ESCANABA — Bay College has announced the Safer at Home art installation in the Besse Gallery on the main campus of Bay College will remain open until Wednesday, Sept. 30. The installation was created by Mary Sundstrom, a West Michigan artist, illustrator and art instructor, along with Susan Reniewicki, an artist from Waupaca, Wis.

Sundstrom said she is greatly influenced by the natural beauty of her region. As a naturalist, she is influenced by the creatures, botanicals and minerals residing among the bayous and shorelines that surround the Great Lakes where she lives. Her usually playful artwork represents what she sees in nature.

When she is not painting or mushroom hunting in the woods, she is the exhibitions director at the Holland Area Arts Council where she designs exhibits and manages public art projects. Sundstrom has been at the Arts Council for 13 years and is married, with a 20-year-old daughter who is also an artist. Her work can be viewed on her website at www.marysundstrom.com.

Early this year during the deepest time of quarantine in Michigan, Sundstrom began creating a series of scientific study style watercolor illustrations of objects she found walking in the woods. This was a change from her large Magical Realism approach to painting. During the early months of the Covid-19 Pandemic she simply focused on taking walks, picking up beach pebbles or knots from rotted wood logs and examining them by drawing and painting. This routine was a soothing balm as she absorbed the ideas and implications surrounding the pandemic along with the political fallout that came with it. In another shift, Sundstrom continues and expands on this method and style of working with an exploration of Northern mythical figures, a theme she has always been interested in. With a lighter heart, she illustrates an isolated but important feature of an imagined mythical creature adding her own interpretation to the stories told around the campfires of the Northern woods.
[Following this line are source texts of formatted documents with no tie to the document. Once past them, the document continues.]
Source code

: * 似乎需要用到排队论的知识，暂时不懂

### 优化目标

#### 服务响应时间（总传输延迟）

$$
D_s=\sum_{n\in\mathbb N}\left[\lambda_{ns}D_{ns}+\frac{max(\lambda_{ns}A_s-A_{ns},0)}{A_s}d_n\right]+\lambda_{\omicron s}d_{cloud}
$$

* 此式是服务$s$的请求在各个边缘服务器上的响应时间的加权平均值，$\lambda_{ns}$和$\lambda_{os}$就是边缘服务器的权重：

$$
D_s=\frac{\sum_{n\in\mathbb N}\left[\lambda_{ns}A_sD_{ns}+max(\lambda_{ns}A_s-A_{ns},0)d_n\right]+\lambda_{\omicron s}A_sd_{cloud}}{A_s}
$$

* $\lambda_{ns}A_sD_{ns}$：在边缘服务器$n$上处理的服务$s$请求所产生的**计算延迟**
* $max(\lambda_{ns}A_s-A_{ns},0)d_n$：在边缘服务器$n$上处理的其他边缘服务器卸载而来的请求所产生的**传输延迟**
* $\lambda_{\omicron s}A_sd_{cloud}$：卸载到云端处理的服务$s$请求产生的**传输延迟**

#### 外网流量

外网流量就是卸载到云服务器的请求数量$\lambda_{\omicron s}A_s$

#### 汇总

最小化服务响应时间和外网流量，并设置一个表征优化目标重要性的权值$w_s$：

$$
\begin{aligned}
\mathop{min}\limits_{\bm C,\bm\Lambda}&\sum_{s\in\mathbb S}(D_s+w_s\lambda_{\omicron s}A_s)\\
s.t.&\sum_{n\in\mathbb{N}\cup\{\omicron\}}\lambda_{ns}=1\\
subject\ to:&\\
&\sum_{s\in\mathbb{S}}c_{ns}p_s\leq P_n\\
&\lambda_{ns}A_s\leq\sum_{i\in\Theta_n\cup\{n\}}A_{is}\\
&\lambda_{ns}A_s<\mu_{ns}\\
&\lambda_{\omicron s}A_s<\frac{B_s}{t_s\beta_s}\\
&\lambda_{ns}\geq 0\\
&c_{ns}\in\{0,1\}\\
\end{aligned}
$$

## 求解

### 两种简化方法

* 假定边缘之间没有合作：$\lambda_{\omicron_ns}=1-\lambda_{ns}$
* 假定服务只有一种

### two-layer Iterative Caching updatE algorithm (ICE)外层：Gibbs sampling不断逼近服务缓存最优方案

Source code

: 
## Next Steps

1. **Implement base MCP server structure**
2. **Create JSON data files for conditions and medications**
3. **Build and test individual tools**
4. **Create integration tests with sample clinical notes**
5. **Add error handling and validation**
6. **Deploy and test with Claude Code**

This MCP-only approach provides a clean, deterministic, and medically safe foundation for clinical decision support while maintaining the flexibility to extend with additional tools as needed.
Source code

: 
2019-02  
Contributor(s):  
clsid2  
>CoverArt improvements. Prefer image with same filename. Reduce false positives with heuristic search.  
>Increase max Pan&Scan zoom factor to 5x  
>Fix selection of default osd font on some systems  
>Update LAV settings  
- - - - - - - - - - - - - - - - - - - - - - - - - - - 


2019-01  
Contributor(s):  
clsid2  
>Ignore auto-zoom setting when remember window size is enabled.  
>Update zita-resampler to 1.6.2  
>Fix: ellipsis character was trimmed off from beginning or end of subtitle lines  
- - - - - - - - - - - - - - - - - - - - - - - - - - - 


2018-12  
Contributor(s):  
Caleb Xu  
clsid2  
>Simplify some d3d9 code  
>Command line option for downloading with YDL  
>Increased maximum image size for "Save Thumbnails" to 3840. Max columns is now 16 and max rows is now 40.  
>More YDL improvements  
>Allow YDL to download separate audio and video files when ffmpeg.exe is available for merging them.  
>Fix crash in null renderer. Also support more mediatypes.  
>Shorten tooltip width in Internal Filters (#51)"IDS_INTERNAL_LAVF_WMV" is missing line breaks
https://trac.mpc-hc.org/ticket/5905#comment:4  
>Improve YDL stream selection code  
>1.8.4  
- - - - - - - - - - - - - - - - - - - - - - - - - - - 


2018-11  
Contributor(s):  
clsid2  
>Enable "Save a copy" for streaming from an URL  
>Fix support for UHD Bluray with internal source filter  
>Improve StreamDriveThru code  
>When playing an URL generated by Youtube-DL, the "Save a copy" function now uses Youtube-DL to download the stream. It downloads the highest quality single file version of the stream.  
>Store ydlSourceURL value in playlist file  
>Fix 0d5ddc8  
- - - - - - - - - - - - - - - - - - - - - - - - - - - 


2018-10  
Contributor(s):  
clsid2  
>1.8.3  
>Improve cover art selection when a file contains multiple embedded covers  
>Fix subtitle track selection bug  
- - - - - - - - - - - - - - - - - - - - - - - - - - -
For Reniewicki, natural science has always been a pursuit and inspiration, and most family vacations involve camping. The best of times can be had on the trail, hunting plants, bugs and other critters. Her gardens feature a host of native plants, reflecting these interests. She has been a Waupaca resident for 14 years, where she lives with her family. She enjoys evening conversations on the patio, complaining about weeds, urban deer and politics.

Reniewicki created a living room suite of Northern mythical creatures. The once fear-inspiring, mysterious creatures are now relegated to the indoors, where they face reinventing themselves and their tamer, safer lives. The living room represents a place most people have been familiar with, and influenced by in 2020 as the public experienced quarantine. Reniewicki uses found and thrifted materials reworked to conjure her sculptures. During the pandemic, with most stores closed, she felt the added challenge of using what she had on hand.